# Start of Text passage

As additional consideration for making the loan commitment, the Company shall issue Sunflower a 5-year warrant on the earlier of the date of conversion or maturity date. The number of warrants to be issued will be equal to $500,000 divided by Conversion Price (which, if not earlier determined, shall be determined as of the Maturity Date). This warrant will be issued regardless of whether Sunflower elects to convert the Note. The exercise price of these warrants shall be equal to the conversion price of the Note.

 

The Note converts at any time and from time to time at the option of the holder, into shares of the Company’s common stock at a variable conversion price determined by taking the lowest volume weighted average price of the Company’s common stock for any five consecutive trading days during the period from the date of issuance to the date of the conversion notice.

# End of Text passage
# Start of Extracted entries

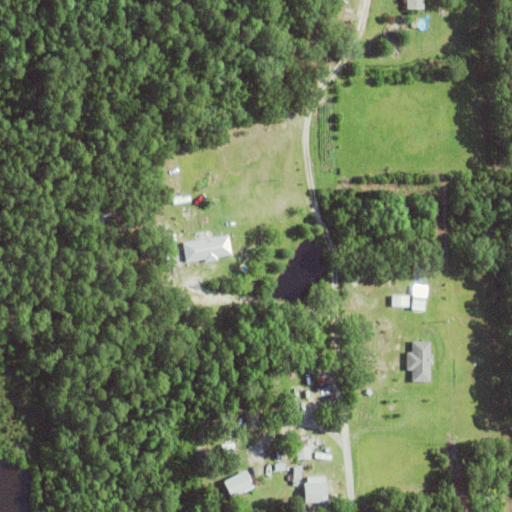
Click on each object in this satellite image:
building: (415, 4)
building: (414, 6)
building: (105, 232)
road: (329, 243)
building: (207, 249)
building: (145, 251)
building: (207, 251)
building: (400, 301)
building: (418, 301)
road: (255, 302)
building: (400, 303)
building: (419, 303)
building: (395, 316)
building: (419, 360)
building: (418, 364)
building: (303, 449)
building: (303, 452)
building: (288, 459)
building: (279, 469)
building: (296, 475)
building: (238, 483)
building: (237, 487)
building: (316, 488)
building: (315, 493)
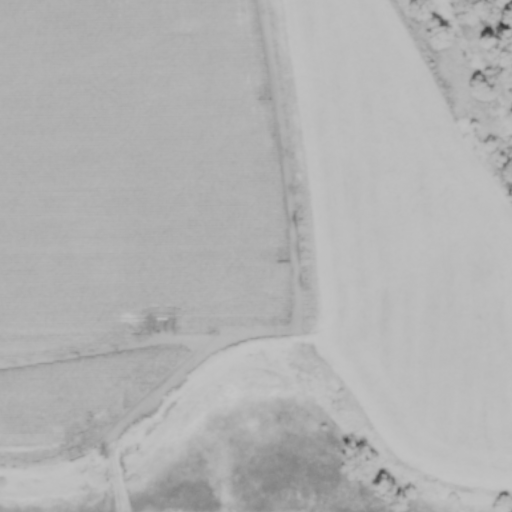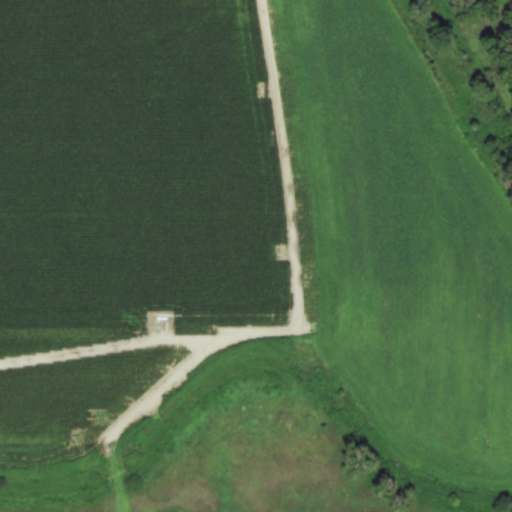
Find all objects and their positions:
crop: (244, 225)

# End of Extracted entries
# Start of Extracted entries

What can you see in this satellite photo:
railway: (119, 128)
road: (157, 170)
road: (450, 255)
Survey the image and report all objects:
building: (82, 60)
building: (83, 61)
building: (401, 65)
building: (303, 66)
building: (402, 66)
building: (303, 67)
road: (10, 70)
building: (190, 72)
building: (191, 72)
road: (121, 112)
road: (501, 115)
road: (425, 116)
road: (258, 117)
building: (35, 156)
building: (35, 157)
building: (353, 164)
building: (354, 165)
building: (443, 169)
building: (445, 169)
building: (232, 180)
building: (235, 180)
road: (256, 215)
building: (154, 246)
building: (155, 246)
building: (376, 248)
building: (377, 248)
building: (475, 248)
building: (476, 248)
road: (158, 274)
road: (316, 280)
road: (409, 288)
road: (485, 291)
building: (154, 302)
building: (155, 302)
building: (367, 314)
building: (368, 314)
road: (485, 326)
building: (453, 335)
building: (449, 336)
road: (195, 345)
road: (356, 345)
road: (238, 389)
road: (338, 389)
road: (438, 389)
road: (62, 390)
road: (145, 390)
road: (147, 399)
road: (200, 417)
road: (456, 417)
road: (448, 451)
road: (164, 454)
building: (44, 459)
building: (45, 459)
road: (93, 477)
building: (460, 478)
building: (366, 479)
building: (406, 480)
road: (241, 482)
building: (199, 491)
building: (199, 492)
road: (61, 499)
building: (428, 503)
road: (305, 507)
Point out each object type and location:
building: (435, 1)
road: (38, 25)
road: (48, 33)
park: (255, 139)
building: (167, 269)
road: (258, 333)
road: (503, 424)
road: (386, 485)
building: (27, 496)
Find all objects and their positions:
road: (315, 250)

# End of Extracted entries
# Start of Extracted entries

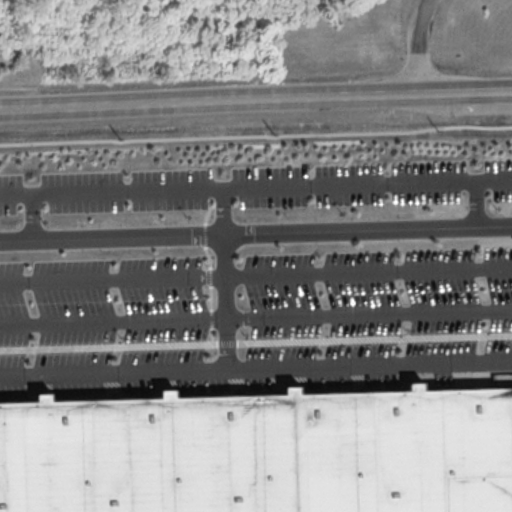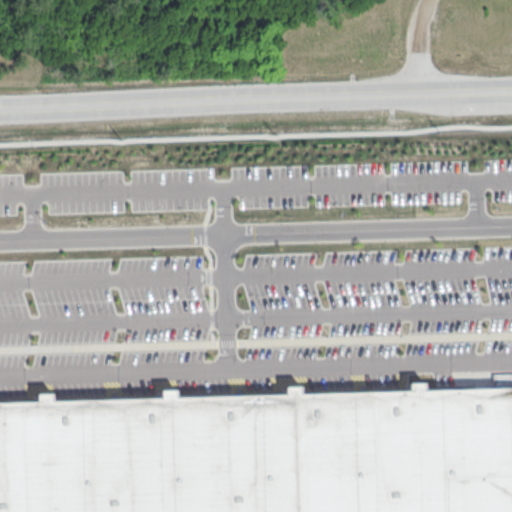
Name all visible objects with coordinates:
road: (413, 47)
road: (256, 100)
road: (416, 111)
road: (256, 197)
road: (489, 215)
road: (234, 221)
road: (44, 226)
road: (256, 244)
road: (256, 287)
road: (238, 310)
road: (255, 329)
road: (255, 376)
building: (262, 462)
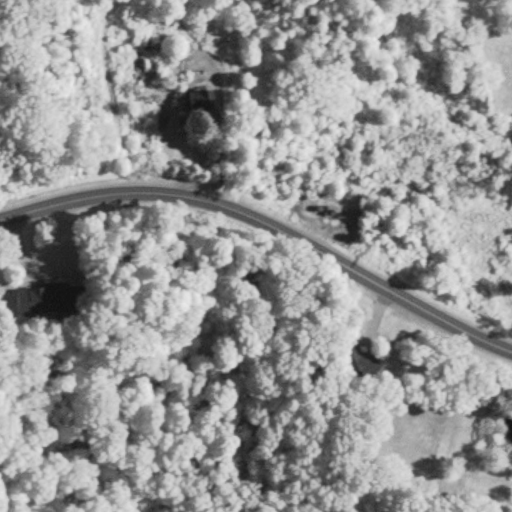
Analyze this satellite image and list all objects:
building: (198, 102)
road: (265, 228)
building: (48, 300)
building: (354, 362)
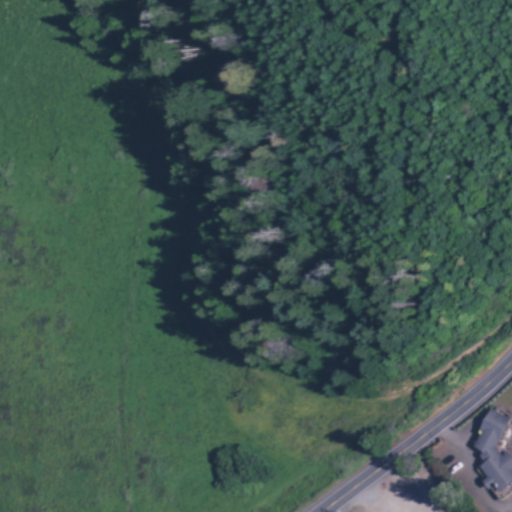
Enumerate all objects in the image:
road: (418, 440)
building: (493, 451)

# End of Extracted entries

» Exercise requirements:
Pick up the passage on the Sunflower note and warrant terms after its last sentence and write the next part.

» The answer:
During April, 2007, the Company entered into Securities Purchase Agreement with five (5) investors. The securities sold were secured convertible debentures in the principal amount of $1,000,000 due April 15, 2008 (the “Debentures”). The Debentures bear interest at the rate of 12% per annum and are convertible into the Company’s common stock at any time at the rate of $0.31 per share. As part of this transaction, the Company issued to the investors three (3) common stock purchase warrants for each dollar invested, or an aggregate of 3,000,000 warrants (the “Warrants”). Pursuant to the Securities Purchase Agreement, the Company may issue up to an additional $500,000 in Debentures and issue up to an additional 1,500,000 warrants on the same terms discussed herein.

 

Each Warrant entitles the holder to purchase one share of common stock at an exercise price of $0.31 per share commencing on the date of issuance and expiring on the close of business on the fifth anniversary of the issuance date. The Warrants contain provisions that protect the holder against dilution by adjustment of the exercise price of certain events including, but not limited to, stock dividends, stock splits, reclassifications or mergers.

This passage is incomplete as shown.